La Sacra Scrittura (Eccl. XXIV, 1, 5) aveva lodato il desiderio di conoscenza: Nel Vangelo di Matteo [19, 29] Cristo così dice: «Et omnis, qui reliquerit domum vel fratres aut sororem aut patrem aut matrem aut uxorem aut filios aut agros propter nomen meum, centuplum accipiet et vitam aeternam possidebit». Secondo alcuni studiosi i due passi relativizzerebbero l’eventuale rilevanza “penale” del gesto di Ulisse, lasciando in ombra quel fondamentale “propter nomen meum” colto in tutta la sua dirompente “alterità” da Dante per il quale quel “viaggio” inalbera il pericoloso vessillo della “mundana sapientia”.

Del resto il “De imitatione Christi”, I, XXIII contiene un’affermazione non certo irrilevante: «Qui multum peregrinantur, raro sanctificantur!». Il contrasto stesso tra gli antichi commentatori esprime la duplicità del personaggio; cosa questa palesemente manifesta nelle divisioni fra i successivi commentatori intrappolati nella medesima “impasse” critica suffragata dall’anacronistico duello esegetico tra “innocentisti” e “colpevolisti”. Si rifletta su questo passo del commento latino di Benvenuto da Imola: «et […]potius eligit vivere gloriose per paucum tempus quam diu ignominiose».

Nel medioevo cristiano l’aggettivo “sapiens” non implicava di necessità un giudizio morale esclusivamente positivo.

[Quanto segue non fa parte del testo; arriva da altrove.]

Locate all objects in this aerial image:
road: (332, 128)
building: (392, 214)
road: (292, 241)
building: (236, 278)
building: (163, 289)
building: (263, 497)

L’affermazione posta da Dante all’inizio del Convivio con cui Aristotele apriva la sua Metafisica: «Sì come dice lo Filosofo nel principio della prima filosofia, tutti li uomini naturalmente desiderano di sapere», presuppone una fondamentale distinzione tra “vera sapienza”, rivolta a Dio (cfr. Geremia, [spesso citato da Dante], IX, 23-24: «Haec dicit Dominus: non glorietur sapiens in sapientia sua. Sed in hoc glorietur, qui gloriatur: scire et nosse me, quia ego Dominus sum»), e la “vana sapienza” intesa quale “inanis scientia” innescante una “curiositas” già invisa ai Padri della Chiesa e ai teologi “scolastici”.

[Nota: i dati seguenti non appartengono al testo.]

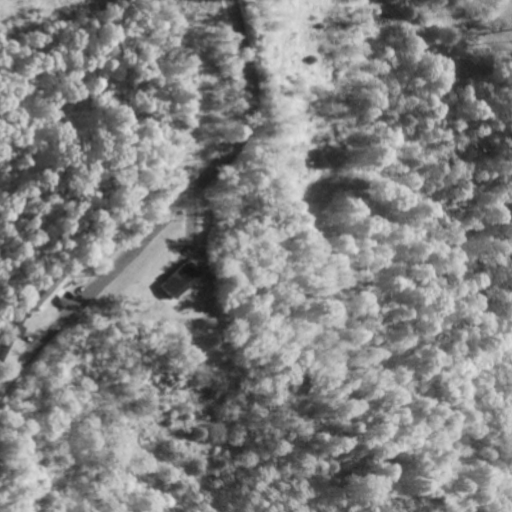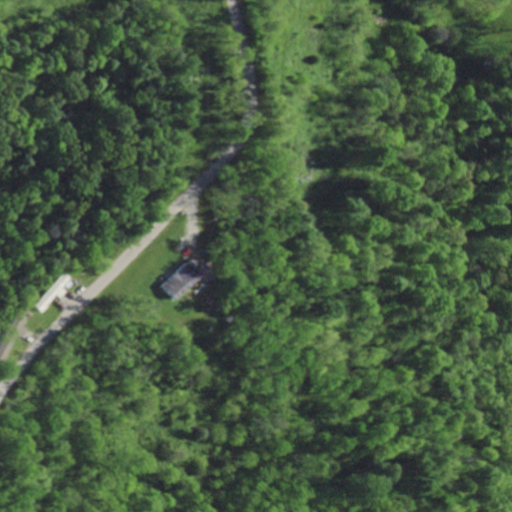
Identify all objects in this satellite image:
road: (165, 213)
building: (168, 281)
building: (43, 294)
building: (7, 329)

Siamo al cospetto di quella “sapientia mundi” che San Paolo apostrofa come “stultitia apud Deum” (I, Ad Corinthios, III, 19). L’antico eroe omerico, il “fandi fictor” di virgiliana memoria, incarnerebbe per Dante le contemporanee figure dei “sapientes mundi” legati più o meno manifestamente a quell’averroismo radicale già avvertito nei suoi difettivi sillogismi. Emblematico il naufragio del Laerziade, messosi «per l’alto mare aperto», con la sua “corta vista” senza l’ausilio di bussole divine.

L’antica frode onomastica verso Polifemo qui assume paradossalmente il senso di un’identità vera e propria. Ulisse è davvero “Nessuno” in un mondo «sanza gente» (abitato da anime e non da corpi), e alla stregua d’un qualsiasi improvvido “turista” ha voluto avventurarsi senza guida. Dante proseguirà per lui. L’impressione è che Ulisse dovesse finire così in quanto superato dal tempo della redenzione. Il nuovo itinerario è solo quello della mente verso Dio.

Per il grande Fiorentino è il commiato al vecchio se stesso, le cui spoglie restano nell’Inferno punite in Ulisse per una “libido sciendi” troppo umana e “mondana”. Il simbolo ulissiaco nella sua assoluta radicalità deve dunque assolvere al compito fondamentale di rappresentare il senso dell’oltranza e dell’oltraggio di un intellettualismo cui è ignota la “verticalità” dell’itinerario dantesco. La conoscenza «de li vizi umani e del valore» è agevolmente assimilabile a quella “del bene e del male” e finisce con il riproporre Ulisse nella figura di Adamo, nel peccato originario della conoscenza quale sfida a Dio.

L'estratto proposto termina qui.